Türkiye’nin hiçbir yerinde benzer bir şey duyamazsınız. Üstelik, “Ermeni atalar bulma ümidiyle” köklerini araştıracağını da ekledi. Biz ise Ermeniler bulduk, hem de öyle bir bollukta ki, şayet ben görmeden önce biri tüm bunları bana anlatmış olsaydı abartma olarak kabul ederdim. Her taraftan Ermeni “fışkırmakta” veya Ermeniler hakkında anlatılanları duymaktaydık. Köy olsun, orman olsun, bağ olsun, hemen hiçbir yer yoktu ki Dersimliler, oranın Ermenilerin olduğunu, Ermenilerin inşa etmiş olduğunu veya Ermenilerin dikmiş olduğunu söylemesin. Hemen tüm ağaçlar (meyve ağaçları) bize “Ermenilerin diktiği ağaç” olarak gösteriliyor, ağaçların genç olduğu durumda da bunlar “Ermeni kültürünün devamı” olarak sunuluyordu. Tüm bunlar bizim için son derece hüzünlüydü. Vefasız olmayan insanları görmek sevinçli bir hüzün bahşetmekteydi. Dahası, Ermeni olmak, boynunda haç asılı olara sokaklarda gezmek bir onurdu burada. Ermeni olduğumuzu duyunca, insanlar büyük bir ilgi ve sevgiyle yaklaşıyorlardı. “Yüzyıllarca kardeş gibi yaşadık” deyimi Türkiye’de son yıllarda bir slogana dönüşmüş gibi, lakin bu sloganı hemen bir “fakat” takip edip, yabancı devletlerin kandırması ve Ermenilerin ihanetiyle ilgili az veya çok suçlamalı tonlamalarla “resmi tarih” kalıpları sunulmaktadır. Türkiye’de artık slogana dönüşmüş olan bu sözler, burada başka türlü çınlamakta, öncelikle, büyük bir samimiyetle kardeşlikten söz edilmekte ve Ermenilerin ihaneti yerine, Ermenileri nasıl kurtardıklarına dair hikâyelerle son bulmaktaydı. Biz ise bunun gerçekliğini iyi bilmekteyiz. Ermeni kökenlerinden bahsedenler çoktu, hatta kendilerinin safkan Zaza olduğunu, yani Ermeni köklere sahip olmadıklarını belirtenler hayli azdı diyebiliriz.

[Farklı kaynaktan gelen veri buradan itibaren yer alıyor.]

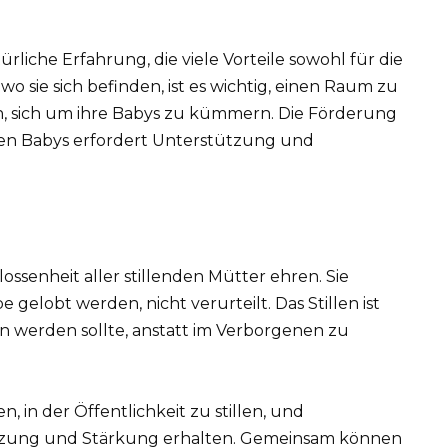
rliche Erfahrung, die viele Vorteile sowohl für die
 wo sie sich befinden, ist es wichtig, einen Raum zu
en, sich um ihre Babys zu kümmern. Die Förderung
en Babys erfordert Unterstützung und
ssenheit aller stillenden Mütter ehren. Sie
 gelobt werden, nicht verurteilt. Das Stillen ist
n werden sollte, anstatt im Verborgenen zu
, in der Öffentlichkeit zu stillen, und
tützung und Stärkung erhalten. Gemeinsam können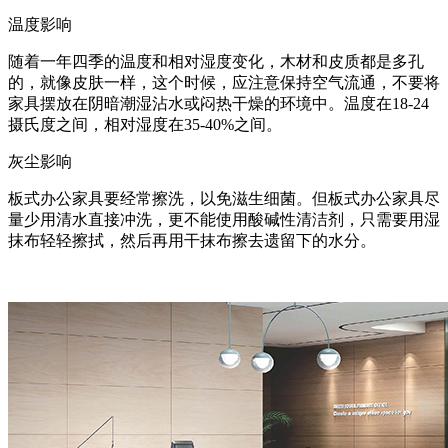
温度影响
随着一年四季的温度和相对湿度变化，木材和皮质都是多孔
的，就像皮肤一样，这个时候，应注意保持空气流通，不要将
家具摆放在阴暗潮湿沾水或闷热干燥的环境中。温度在18-24
摄氏度之间，相对湿度在35-40%之间。
灰尘影响
板式办公家具要经常擦洗，以免滋生细菌。但板式办公家具尽
量少用清水直接冲洗，更不能使用酸碱性清洁剂，只需要用湿
抹布轻轻擦拭，然后再用干抹布擦去遗留下的水分。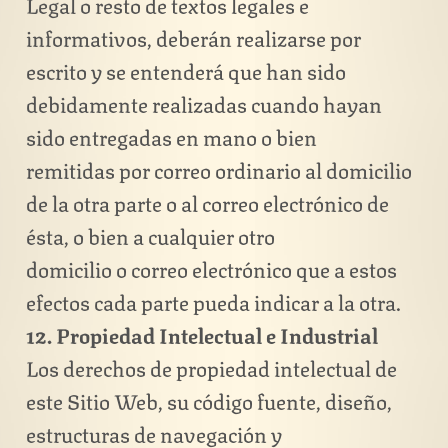
Legal o resto de textos legales e
informativos, deberán realizarse por
escrito y se entenderá que han sido
debidamente realizadas cuando hayan
sido entregadas en mano o bien
remitidas por correo ordinario al domicilio
de la otra parte o al correo electrónico de
ésta, o bien a cualquier otro
domicilio o correo electrónico que a estos
efectos cada parte pueda indicar a la otra.
12. Propiedad Intelectual e Industrial
Los derechos de propiedad intelectual de
este Sitio Web, su código fuente, diseño,
estructuras de navegación y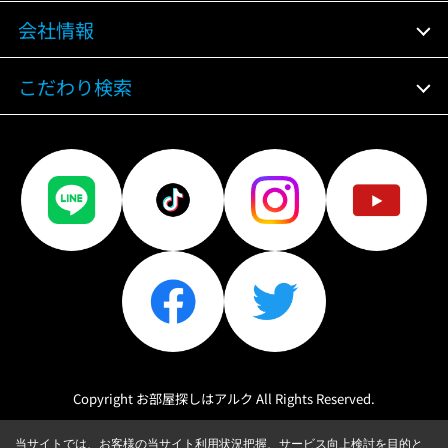
会社情報
こだわり検索
Copyright お部屋探しはアルク All Rights Reserved.
当サイトでは、お客様の当サイト利用状況把握、サービス向上検討を目的と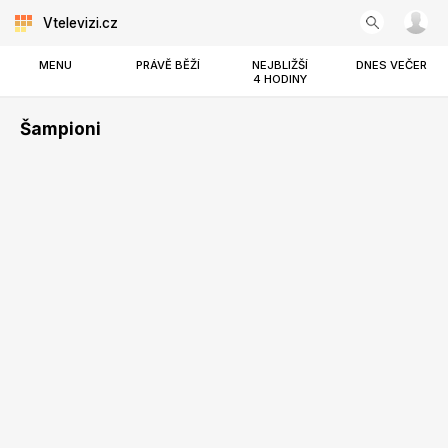
Vtelevizi.cz
MENU
PRÁVĚ BĚŽÍ
NEJBLIŽŠÍ
DNES VEČER
4 HODINY
Šampioni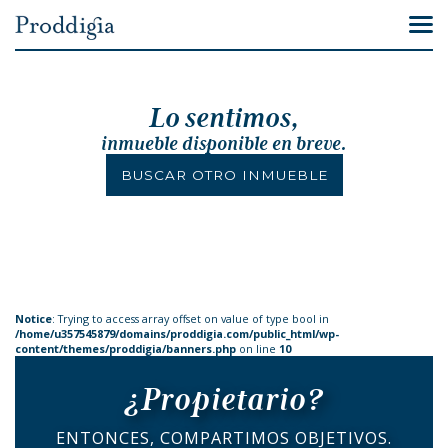
Lo sentimos,
inmueble disponible en breve.
BUSCAR OTRO INMUEBLE
Notice
: Trying to access array offset on value of type bool in
/home/u357545879/domains/proddigia.com/public_html/wp-
content/themes/proddigia/banners.php
on line
10
¿Propietario?
ENTONCES, COMPARTIMOS OBJETIVOS.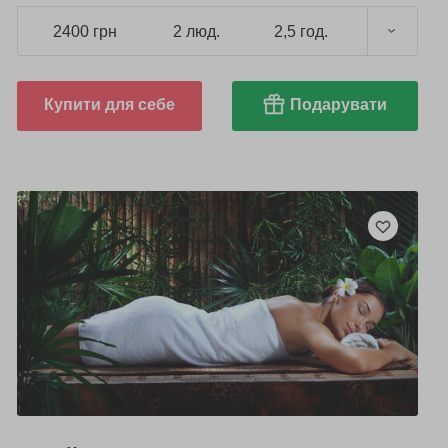
2400 грн
2 люд.
2,5 год.
Купити для себе
Подарувати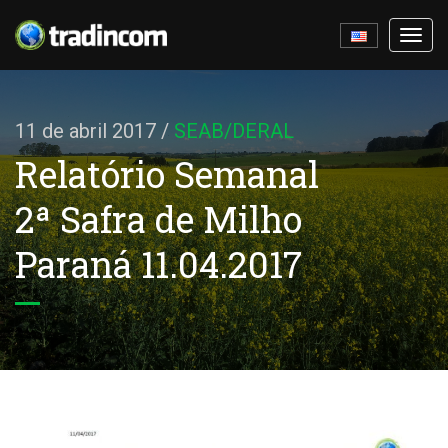
Ativa
nave
11 de abril 2017
/
SEAB/DERAL
Relatório Semanal
2ª Safra de Milho
Paraná 11.04.2017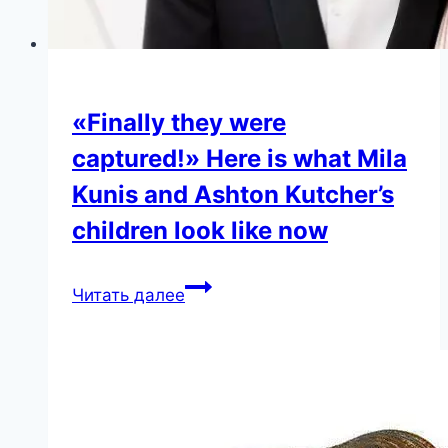
«Finally they were
captured!» Here is what Mila
Kunis and Ashton Kutcher’s
children look like now
«Finally
Читать далее
they
were
captured!»
Here
is
what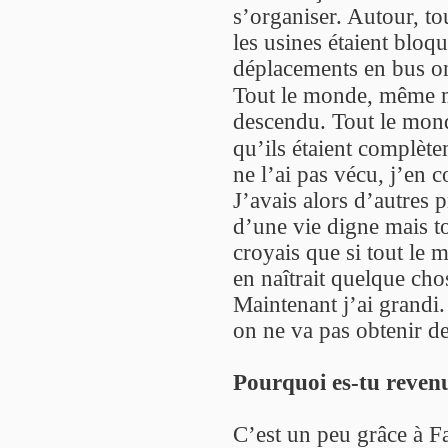
s’organiser. Autour, to
les usines étaient bloq
déplacements en bus ont
Tout le monde, même m
descendu. Tout le monde
qu’ils étaient complè
ne l’ai pas vécu, j’en 
J’avais alors d’autres pr
d’une vie digne mais to
croyais que si tout le m
en naîtrait quelque cho
Maintenant j’ai grandi.
on ne va pas obtenir de
Pourquoi es-tu revenu
C’est un peu grâce à Fa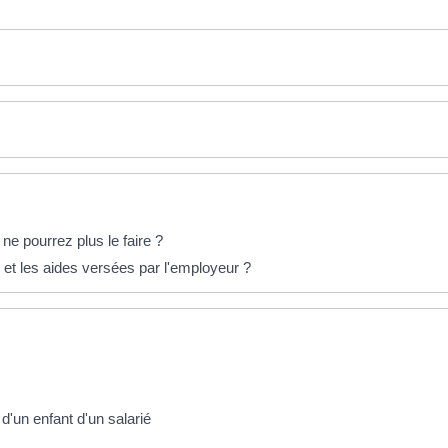
e pourrez plus le faire ?
s et les aides versées par l'employeur ?
'un enfant d'un salarié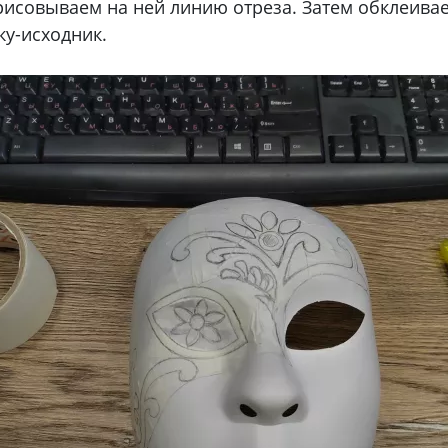
исовываем на ней линию отреза. Затем обклеива
ку-исходник.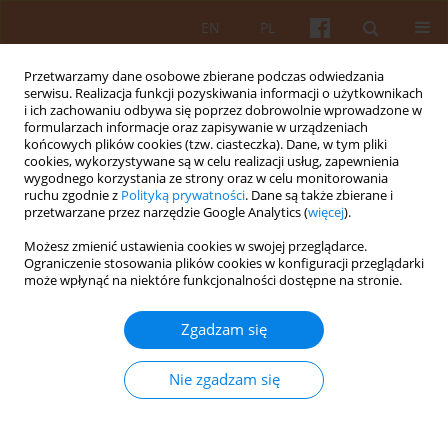
EN
PL
Przetwarzamy dane osobowe zbierane podczas odwiedzania
serwisu. Realizacja funkcji pozyskiwania informacji o użytkownikach
i ich zachowaniu odbywa się poprzez dobrowolnie wprowadzone w
formularzach informacje oraz zapisywanie w urządzeniach
końcowych plików cookies (tzw. ciasteczka). Dane, w tym pliki
cookies, wykorzystywane są w celu realizacji usług, zapewnienia
wygodnego korzystania ze strony oraz w celu monitorowania
Zasady etyki publikacyjnej
ruchu zgodnie z
Polityką prywatności
. Dane są także zbierane i
przetwarzane przez narzędzie Google Analytics (
więcej
).
Wszystkie strony zaangażowane w proces publikacji (Autorki i
Możesz zmienić ustawienia cookies w swojej przeglądarce.
Autorzy, Recenzentki i Recenzenci, Rada Naukowa, Komitet
Ograniczenie stosowania plików cookies w konfiguracji przeglądarki
może wpłynąć na niektóre funkcjonalności dostępne na stronie.
Redakcyjny) zobowiązane są do przestrzegania zasad etyki
publikacyjnej. W „Kwartalniku Architektury i Urbanistyki”
przestrzega się wytycznych opracowanych przez Committee
Zgadzam się
on Publications Ethics (COPE; por.
https://publicationethics.org/core-practices
)
Nie zgadzam się
Rada Naukowa i Komitet Redakcyjny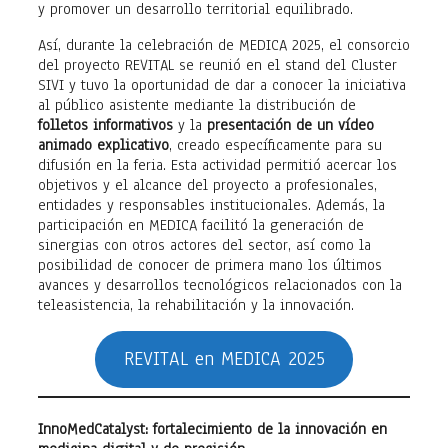
y promover un desarrollo territorial equilibrado.
Así, durante la celebración de MEDICA 2025, el consorcio
del proyecto REVITAL se reunió en el stand del Cluster
SIVI y tuvo la oportunidad de dar a conocer la iniciativa
al público asistente mediante la distribución de
folletos informativos
y la
presentación de un vídeo
animado explicativo
, creado específicamente para su
difusión en la feria. Esta actividad permitió acercar los
objetivos y el alcance del proyecto a profesionales,
entidades y responsables institucionales. Además, la
participación en MEDICA facilitó la generación de
sinergias con otros actores del sector, así como la
posibilidad de conocer de primera mano los últimos
avances y desarrollos tecnológicos relacionados con la
teleasistencia, la rehabilitación y la innovación.
REVITAL en MEDICA 2025
InnoMedCatalyst: fortalecimiento de la innovación en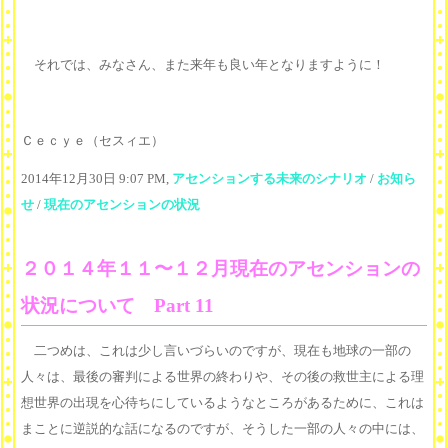
それでは、みなさん、また来年も良い年となりますように！
Ｃｅｃｙｅ（セスィエ）
2014年12月30日 9:07 PM,
アセンションする未来のシナリオ
/
お知ら
せ
/
現在のアセンションの状況
２０１４年１１〜１２月現在のアセンションの
状況について Part 11
二つめは、これは少し言いづらいのですが、現在も地球の一部の
人々は、最後の審判による世界の終わりや、その後の救世主による理
想世界の出現を心待ちにしているようなところがあるために、これは
まことに逆説的な話になるのですが、そうした一部の人々の中には、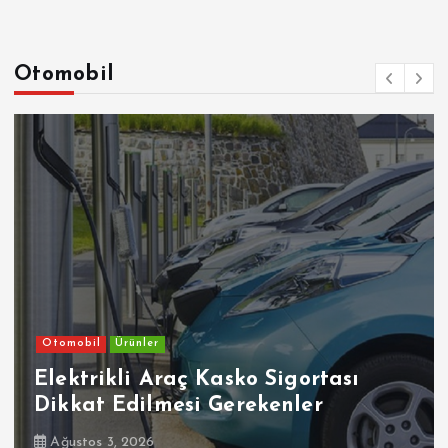
Otomobil
Otomobil
Ürünler
Elektrikli Araç Kasko Sigortası
Dikkat Edilmesi Gerekenler
Ağustos 3, 2026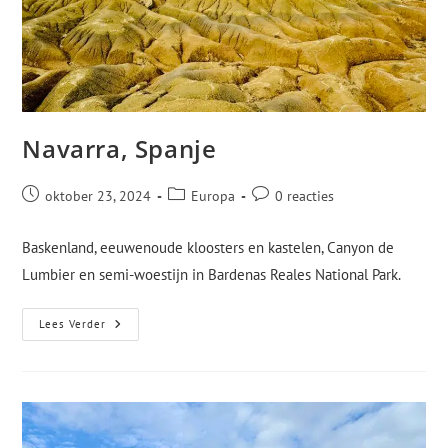
Navarra, Spanje
oktober 23, 2024
Europa
0 reacties
Baskenland, eeuwenoude kloosters en kastelen, Canyon de
Lumbier en semi-woestijn in Bardenas Reales National Park.
Lees Verder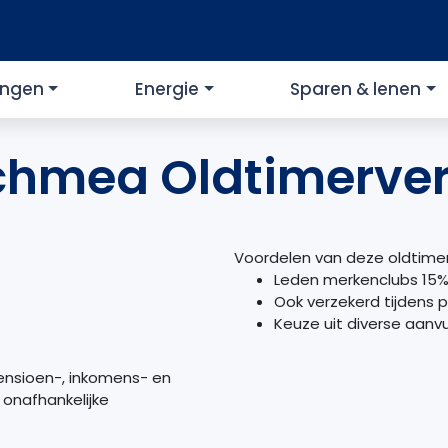
ingen
Energie
Sparen & lenen
chmea Oldtimerver
Voordelen van deze oldtimer
Leden merkenclubs 15% 
Ook verzekerd tijdens p
Keuze uit diverse aanv
ensioen-, inkomens- en
onafhankelijke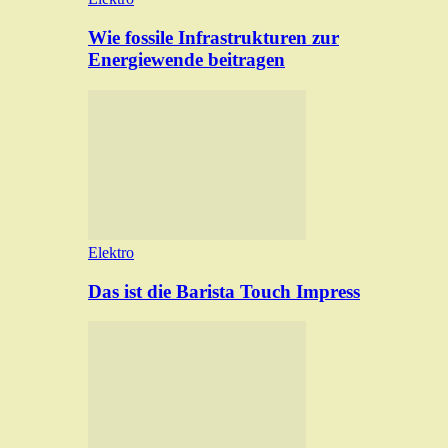
Wie fossile Infrastrukturen zur
Energiewende beitragen
Elektro
Das ist die Barista Touch Impress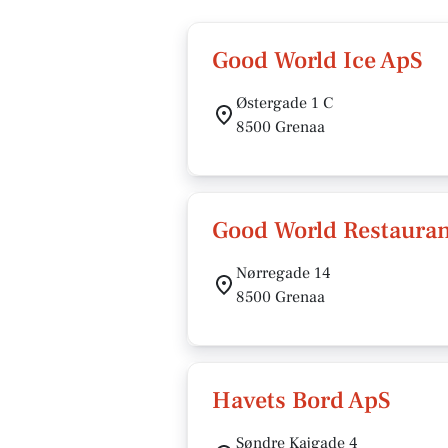
Good World Ice ApS
Østergade 1 C
8500 Grenaa
Good World Restauran
Nørregade 14
8500 Grenaa
Havets Bord ApS
Søndre Kajgade 4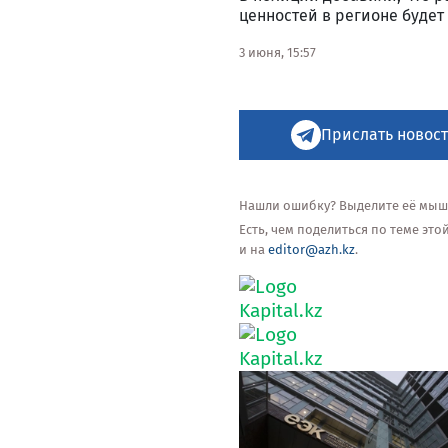
ценностей в регионе будет
3 июня, 15:57
Прислать новост
Нашли ошибку? Выделите её мышью
Есть, чем поделиться по теме эт
и на
editor@azh.kz
.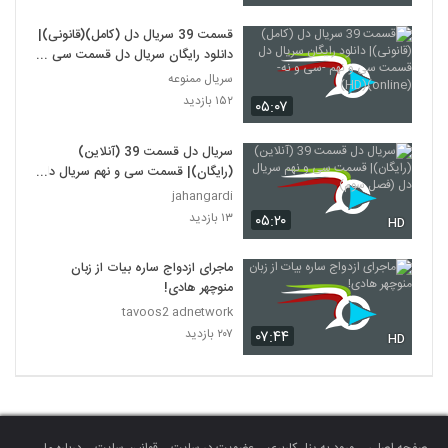
قسمت 39 سریال دل (کامل)(قانونی)|
دانلود رایگان سریال دل قسمت سی و
نهم -سی و نه-(online)(HD)
سریال ممنوعه
۱۵۲ بازدید
۰۵:۰۷
سریال دل قسمت 39 (آنلاین)
(رایگان)| قسمت سی و نهم سریال دل
(فصل سوم)
jahangardi
۱۳ بازدید
۰۵:۲۰
HD
ماجرای ازدواج ساره بیات از زبان
منوچهر هادی!
tavoos2 adnetwork
۲۰۷ بازدید
۰۷:۴۴
HD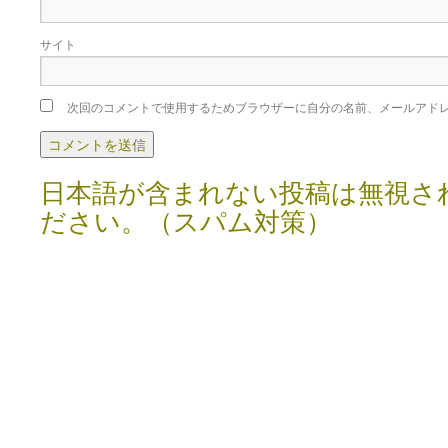
サイト
次回のコメントで使用するためブラウザーに自分の名前、メールアド
日本語が含まれない投稿は無視さ
ださい。（スパム対策）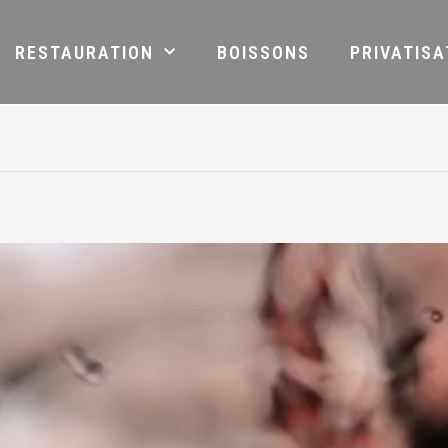
RESTAURATION
BOISSONS
PRIVATISA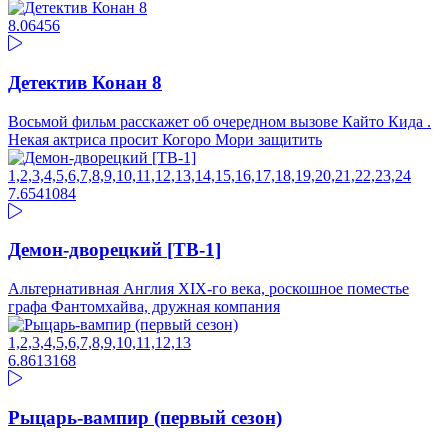
8.06
456
Детектив Конан 8
Восьмой фильм расскажет об очередном вызове Кайто Кида .
Некая актриса просит Когоро Мори защитить
1,2,3,4,5,6,7,8,9,10,11,12,13,14,15,16,17,18,19,20,21,22,23,24
7.65
41084
Демон-дворецкий [ТВ-1]
Альтернативная Англия XIX-го века, роскошное поместье
графа Фантомхайва, дружная компания
1,2,3,4,5,6,7,8,9,10,11,12,13
6.86
13168
Рыцарь-вампир (первый сезон)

Maalesef, çok az sayıda saf Ermeni bulduk. On yıllar boyunca Ermeniler sadece dillerini kaybedip Zazaca, Kurmançice ve Türkçe konuşmakla kalmayıp, dinlerini de kaybedip Aleviliği kabul ederek Zazalarla evlenip karışmışlar. Sebebi ise büyük bir ihtimalle evlenmek amacıyla kendi aralarında eş bulamamaktı. Alevilerin genellikle, Zaza Alevilerin ise özellikle Ermenilerle akraba gibi olmaları ve onlara karşı sevgi ve saygı duymuş olduklarını da göz ardı etmemek gerekir. Bunu biz de 6 gün boyunca hissettik.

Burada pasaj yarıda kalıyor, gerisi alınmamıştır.